Em Hamlet, o mistério é representado pelo sobrenatural, assim como em A Cartomante. Embora na obra de Machado de Assis haja um apelo menos surreal e espaço para dúvidas, ambas as histórias têm desfechos surpreendentes. Em El gato desaparece, posto que o protagonista tenha uma orientação racionalista (trata-se de um cientista), o segredo está em algo mais palpável, porém não menos enigmático, que se mantém até o plano final da película.

Muito deste clima claustrofóbico retrata bem o estilo cinematográfico de Carlos Sorin. É possível perceber a influência de grandes mestres do suspense, tais como Alfred Hitchcock e Roman Polanski. A narrativa minimalista também lembra grandes romancistas da corrente literária do Realismo como, por exemplo, Eça de Queiroz e o próprio Machado de Assis. Embora a película não possua um primor de genialidade, El Gato Desaparece é mais um filme “redondo” desta boa safra atual que invadiu o cinema argentino nas últimas décadas.

Aparentemente recuperado após período de internação compulsória na clínica psiquiátrica, Luis aos poucos tenta retomar sua vida ao lado da esposa Beatriz (Beatriz Spelzini). O retorno ao lar é marcado por um acontecimento curioso e crucial para o desenrolar da narrativa. Após episódio em que Donatello, gato de estimação da família, demonstra total aversão a Luis, o animal some da convivência do casal. O desaparecimento do gato faz referência ao famoso conto de terror de Edgar Allan Poe, intitulado O Gato Preto. O simbolismo do sumiço do animal, evento aparentemente sem importância para trama, na verdade funciona como elemento narrativo para imprimir um caráter sobrenatural ao enredo do filme.

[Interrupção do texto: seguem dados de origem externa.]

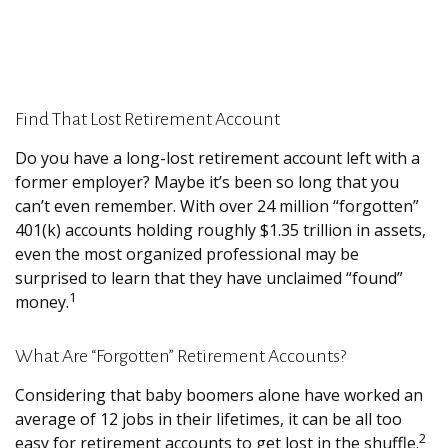
Find That Lost Retirement Account
Do you have a long-lost retirement account left with a
former employer? Maybe it’s been so long that you
can’t even remember. With over 24 million “forgotten”
401(k) accounts holding roughly $1.35 trillion in assets,
even the most organized professional may be
surprised to learn that they have unclaimed “found”
1
money.
What Are “Forgotten” Retirement Accounts?
Considering that baby boomers alone have worked an
average of 12 jobs in their lifetimes, it can be all too
2
easy for retirement accounts to get lost in the shuffle.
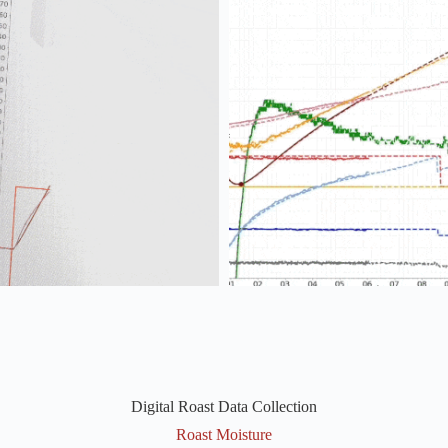
Digital Roast Data Collection
Roast Moisture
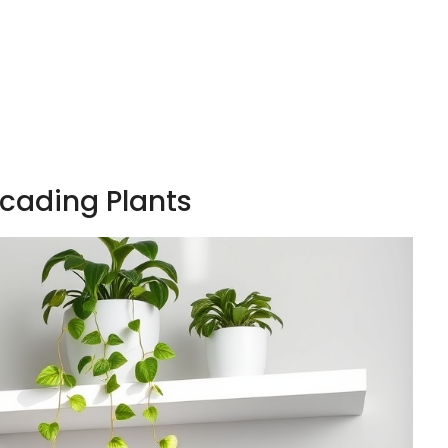
scading Plants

A figura de Donatello deve ser vista sob várias óticas. Beatriz, que já se cercara de dúvidas a respeito da sanidade de Luis, angustia-se ao achar que o marido assassinara o gato. Além disto, a figura do felino pode ser vista sob a crença popular de que se trata de uma espécie possuidora de uma natureza transcendente. Em última análise, numa referência direta ao desaparecimento do gato no conto de Edgar Allan Poe, que possui desenlace inesperado, justamente como ocorre em El Gato desaparece.

A insegurança de Beatriz também acaba por tornar o maior tormento do espectador. Seu marido está plenamente recuperado? Realmente o que aconteceu a Luis foi fruto de uma crise psicótica ou Foucarde estaria de fato roubando suas idéias? Nota-se no decorrer da trama que Luis possui alguns traços neuróticos, sejam eles representados por um senso de organização contido no ato de comer uma salada ou então na necessidade de pôr em ordem alfabética todos seus livros do escritório. Mas afirmar que Luis está fora da “normalidade” humana soaria um pouco exagerado.

Embora os termos neurose e psicose sejam anteriores a Freud, hoje eles são compreendidos a luz de estudos realizados na área da Psicanálise. A neurose se comporta como um transtorno menos grave, com pouco prejuízo da capacidade de julgamento do sujeito, enquanto a psicose configura um rompimento do ser com o mundo. De uma maneira simplória, o indivíduo neurótico tende a utilizar da fantasia para construção de sua nova realidade na tentativa de fugir de um conflito que não pode ser resolvido. Na psicose, uma nova realidade é reconstruída juntamente a uma nova identidade do sujeito a partir de delírios e alucinações, pois aqui os conflitos são aceitos sem resistência do indivíduo. Desta forma, pode-se compreender que a neurose não renega a realidade, ela quer somente não tomar conhecimento dela, enquanto a psicose tanto a renega como a substitui. O que representaria melhor Luis? Foucarde é um impostor ou tudo seria apenas a imaginação de Luis?

A reveladora cena final faz jus a um cinema realizado com extremo cuidado. A parte sugestionável tenta não subestimar a capacidade de observação de quem assiste ao filme. Não há necessidade de promover complexas relações para compreender o desenrolar da trama, tal qual se vê numa infinidade de produções nos últimos anos que, por vaidade, tentam ser cultuadas ao lançar mão de elementos sem originalidade e supérfluos, com o simples intuito de confundir o telespectador. Trata-se de coerência de quem se propõe a realizar filmes que traduzem zelo e respeito pela sétima-arte. Neste ponto, não surpreende o fato do cinema argentino vir se comportando como referência na realização cinematográfica nos últimos tempos. El gato Desaparece é seguramente mais um destes bons filmes argentinos.